**PROBLEM REQUIREMENTS**
Once you find the line with "In conclusion, while" in the data that follows, repeat it and every line after it exactly, through the line with "First up, meet".

ENTRIES SHOWN Start Marker

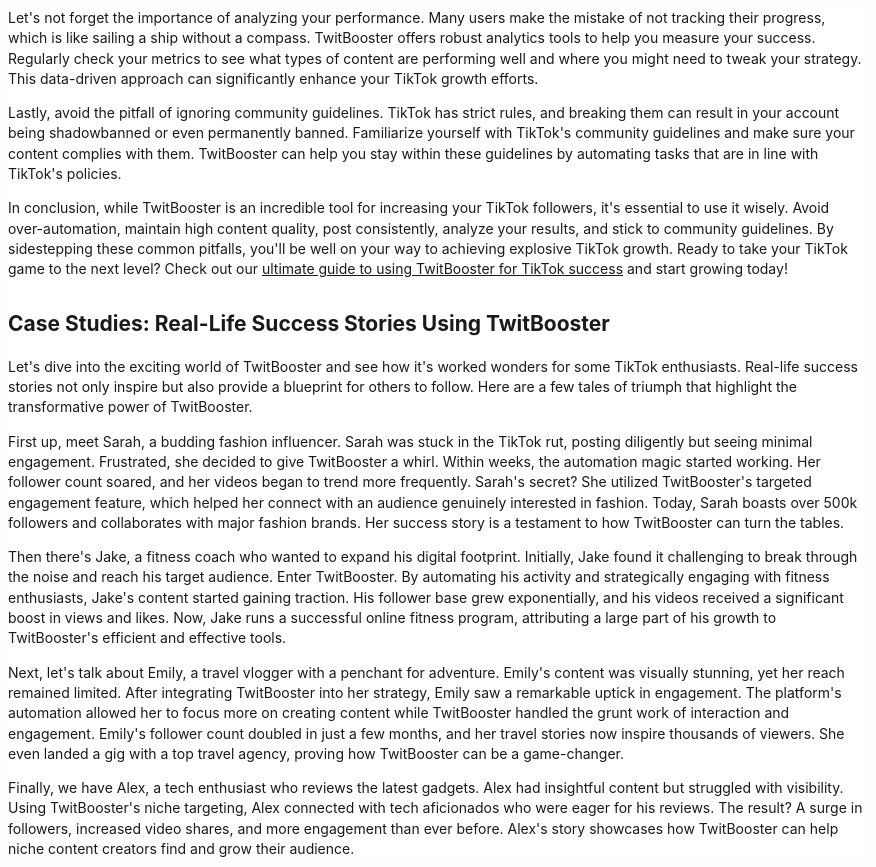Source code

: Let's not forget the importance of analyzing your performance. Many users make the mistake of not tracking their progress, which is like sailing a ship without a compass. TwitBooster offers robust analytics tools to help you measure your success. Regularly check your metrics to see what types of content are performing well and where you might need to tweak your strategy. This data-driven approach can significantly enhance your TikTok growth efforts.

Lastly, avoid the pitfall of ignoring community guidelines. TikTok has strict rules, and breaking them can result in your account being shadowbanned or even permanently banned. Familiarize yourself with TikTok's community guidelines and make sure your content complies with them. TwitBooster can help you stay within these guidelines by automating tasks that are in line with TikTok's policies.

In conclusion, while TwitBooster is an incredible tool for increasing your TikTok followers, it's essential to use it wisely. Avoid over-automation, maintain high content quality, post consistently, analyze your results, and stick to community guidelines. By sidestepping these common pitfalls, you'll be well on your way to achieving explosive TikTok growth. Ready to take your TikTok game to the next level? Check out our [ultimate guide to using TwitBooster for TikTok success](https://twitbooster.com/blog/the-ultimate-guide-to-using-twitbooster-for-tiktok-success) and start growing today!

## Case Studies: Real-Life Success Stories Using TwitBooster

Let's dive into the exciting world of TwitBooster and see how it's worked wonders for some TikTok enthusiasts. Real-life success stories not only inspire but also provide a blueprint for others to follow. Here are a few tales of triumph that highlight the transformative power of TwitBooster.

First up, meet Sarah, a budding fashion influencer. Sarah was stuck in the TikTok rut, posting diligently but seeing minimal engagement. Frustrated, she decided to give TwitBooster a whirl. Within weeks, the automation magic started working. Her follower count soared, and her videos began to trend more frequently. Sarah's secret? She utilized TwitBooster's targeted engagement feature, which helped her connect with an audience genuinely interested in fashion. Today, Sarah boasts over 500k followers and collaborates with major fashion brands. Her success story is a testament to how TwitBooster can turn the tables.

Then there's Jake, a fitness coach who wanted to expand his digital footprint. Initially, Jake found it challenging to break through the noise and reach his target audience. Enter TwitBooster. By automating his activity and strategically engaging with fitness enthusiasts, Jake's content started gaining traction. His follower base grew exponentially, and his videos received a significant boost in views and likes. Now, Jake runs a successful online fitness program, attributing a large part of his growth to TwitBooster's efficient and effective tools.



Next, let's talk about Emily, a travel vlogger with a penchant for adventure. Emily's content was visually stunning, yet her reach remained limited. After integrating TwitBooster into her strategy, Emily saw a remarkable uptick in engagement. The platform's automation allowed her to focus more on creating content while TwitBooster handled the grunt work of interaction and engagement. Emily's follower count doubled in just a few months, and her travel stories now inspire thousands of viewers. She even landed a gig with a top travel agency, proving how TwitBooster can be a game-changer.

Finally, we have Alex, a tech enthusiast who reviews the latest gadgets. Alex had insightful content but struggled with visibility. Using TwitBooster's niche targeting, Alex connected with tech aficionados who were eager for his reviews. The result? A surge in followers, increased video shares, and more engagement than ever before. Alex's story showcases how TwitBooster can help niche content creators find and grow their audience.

ENTRIES SHOWN End Marker

**SOLUTION FOR THIS EXERCISE**
In conclusion, while TwitBooster is an incredible tool for increasing your TikTok followers, it's essential to use it wisely. Avoid over-automation, maintain high content quality, post consistently, analyze your results, and stick to community guidelines. By sidestepping these common pitfalls, you'll be well on your way to achieving explosive TikTok growth. Ready to take your TikTok game to the next level? Check out our [ultimate guide to using TwitBooster for TikTok success](https://twitbooster.com/blog/the-ultimate-guide-to-using-twitbooster-for-tiktok-success) and start growing today!

## Case Studies: Real-Life Success Stories Using TwitBooster

Let's dive into the exciting world of TwitBooster and see how it's worked wonders for some TikTok enthusiasts. Real-life success stories not only inspire but also provide a blueprint for others to follow. Here are a few tales of triumph that highlight the transformative power of TwitBooster.

First up, meet Sarah, a budding fashion influencer. Sarah was stuck in the TikTok rut, posting diligently but seeing minimal engagement. Frustrated, she decided to give TwitBooster a whirl. Within weeks, the automation magic started working. Her follower count soared, and her videos began to trend more frequently. Sarah's secret? She utilized TwitBooster's targeted engagement feature, which helped her connect with an audience genuinely interested in fashion. Today, Sarah boasts over 500k followers and collaborates with major fashion brands. Her success story is a testament to how TwitBooster can turn the tables.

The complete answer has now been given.